Top of Text
That’s because the energy and heat that should be spent combusting wood particles is now only boiling the water molecules from the wood. This leads to uneven evaporating and mixing with resins, escaping gases and unburned particles creating unpleasant and unnecessary smoke and steam.
You’ll have an inconsistent fire with less heat, a hell of a time getting to the coaling stage, and an even worse time trying to cook over those fluctuating coals.
Using your senses, you’ll be able to tell whether or not that seasoned wood you found on Craigslist that costs half the price of every other cord around town is truly seasoned.
Pick up a piece of seasoned wood and you’ll find it seemingly lighter than its mass would lead you to believe. The next step is to visually inspect the wood. Looks pretty dry right? If its as dry as you want it, you’ll find cracks and crevices staring near the core growing outward towards the bark, which should be loose, tearing and falling away from the wood at parts.
Smell the wood. It should have a very subtle wood scent mixed with dust and dirt, implying it’s been outside in the sun and elements for some time. As for your ears work, when loosely tapping two pieces of seasoned wood, you’ll hear a higher pitched ding, cling, zing or maybe even a bing — opposed to green wood creating a low-toned thud.
As for taste, seasoned wood should have an unpleasant and bitter earthiness; unfortunately, green wood will have a similar if not indistinguishable flavor, making neither wood ideal for tasting in its raw form.
Bottom of Text
Top of Data extract
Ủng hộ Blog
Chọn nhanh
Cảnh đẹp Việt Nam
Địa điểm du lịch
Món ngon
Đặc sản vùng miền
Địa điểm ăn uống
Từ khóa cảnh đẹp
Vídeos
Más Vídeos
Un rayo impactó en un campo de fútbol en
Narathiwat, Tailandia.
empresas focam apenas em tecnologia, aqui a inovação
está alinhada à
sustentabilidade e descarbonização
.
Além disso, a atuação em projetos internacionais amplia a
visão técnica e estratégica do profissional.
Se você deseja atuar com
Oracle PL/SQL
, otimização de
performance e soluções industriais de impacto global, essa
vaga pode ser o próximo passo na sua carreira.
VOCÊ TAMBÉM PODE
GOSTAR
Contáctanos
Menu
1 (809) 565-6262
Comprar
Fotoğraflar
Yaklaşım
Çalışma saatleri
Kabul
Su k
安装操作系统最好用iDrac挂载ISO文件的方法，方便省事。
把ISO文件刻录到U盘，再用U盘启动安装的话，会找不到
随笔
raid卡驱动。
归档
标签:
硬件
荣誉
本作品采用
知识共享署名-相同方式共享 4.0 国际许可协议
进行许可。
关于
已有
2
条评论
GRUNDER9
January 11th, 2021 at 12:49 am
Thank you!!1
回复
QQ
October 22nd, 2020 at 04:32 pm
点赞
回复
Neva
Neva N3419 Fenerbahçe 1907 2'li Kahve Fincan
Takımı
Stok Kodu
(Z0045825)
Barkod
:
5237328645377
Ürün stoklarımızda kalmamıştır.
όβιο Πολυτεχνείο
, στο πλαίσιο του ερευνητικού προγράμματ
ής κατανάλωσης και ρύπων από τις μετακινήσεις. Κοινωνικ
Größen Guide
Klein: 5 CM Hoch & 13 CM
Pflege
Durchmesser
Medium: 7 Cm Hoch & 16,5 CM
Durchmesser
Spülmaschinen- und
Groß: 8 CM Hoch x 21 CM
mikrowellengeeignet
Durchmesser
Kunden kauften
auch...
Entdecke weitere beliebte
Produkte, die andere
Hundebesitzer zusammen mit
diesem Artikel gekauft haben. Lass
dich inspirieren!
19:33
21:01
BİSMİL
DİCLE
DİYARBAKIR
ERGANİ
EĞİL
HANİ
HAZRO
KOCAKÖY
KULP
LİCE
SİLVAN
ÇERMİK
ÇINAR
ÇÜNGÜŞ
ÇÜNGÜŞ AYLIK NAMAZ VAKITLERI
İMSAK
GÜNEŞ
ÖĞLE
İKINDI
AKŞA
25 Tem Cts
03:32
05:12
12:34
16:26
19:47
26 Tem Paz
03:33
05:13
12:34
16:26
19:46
Bottom of Data extract
#### Problems to solve
• a. Rewrite the firewood passage starting with "Using your senses, you’ll" and going on through "is truly seasoned.", changing "Craigslist" to "the classifieds".
• b. Carry the text on seasoned firewood forward from its last sentence.

#### Responses for each task
• a.
Using your senses, you’ll be able to tell whether or not that seasoned wood you found on the classifieds that costs half the price of every other cord around town is truly seasoned.

• b.
Now that we’ve covered the two most important factors of wood burning, let’s go over a few other woody ideas to keep in mind. Even some of the driest and best-seasoned softwoods contain enough resin to give your flame-broiled steak and charcoal-roasted vegetables an unpleasing and bitter flavor.
Some to avoid include pines, spruces, firs, and even juniper. Although they provide a pleasant festive aroma to the bonfire, keep everything but the covered cast iron away.
Be hip and buy local. Not only are you keeping money in your community, but more importantly you’ll be keeping non-native bugs and diseases out of others. According to Don’t Move Firewood, a campaign run by The Nature Conservancy’s Forest Health Protection Program, traveling firewood is the leading cause of spreading forest destroying pests and microbes.
You’ve heard it a thousand times, but we simply couldn’t write a post about firewood without mentioning it. PUT OUT YOUR FIRES. And then once you do, double and triple check.
You only brought two gallons of water with you? That’s right: either trek down to the lake with a bucket or open up that last craft beer and pour it over. Sure, lightning and lava start wildfires every year, but according to the National Park Service, ninety percent of wildfires are started by humans.
Our Favorite Woods for Campfire Feasts
Wood selections from fruit trees are excellent choices for your next outdoor feast. They fall into the hardwood category and produce hot coals that’ll last long enough to roast the whole lamb. Best of all, they produce extraordinary aromas and smooth smoke that won’t overpower your dinner.
Our picks: almond, apple, apricot, avocado, cherry, fig, olive, peach, pear, persimmon, walnut (while not as dense, wood from citrus trees make great firewood with a sweet fragrant smoke)
Well known for its beloved fruit, the pecan, hickory wood is one of the hardest woods available, making it popular in the home and the wild. The dense and sometimes twisted fibers make chopping somewhat strategic, but the spicy, smokey bouquet compliment meats and seafood unlike any other.
Our picks: red, pecan, shagback, shellback, pignut, bitternut
The oak species consists of roughly four hundred trees, the majority of which make for great firewood. This hardwood takes longer to season, but you won’t be disappointed by their higher BTU levels.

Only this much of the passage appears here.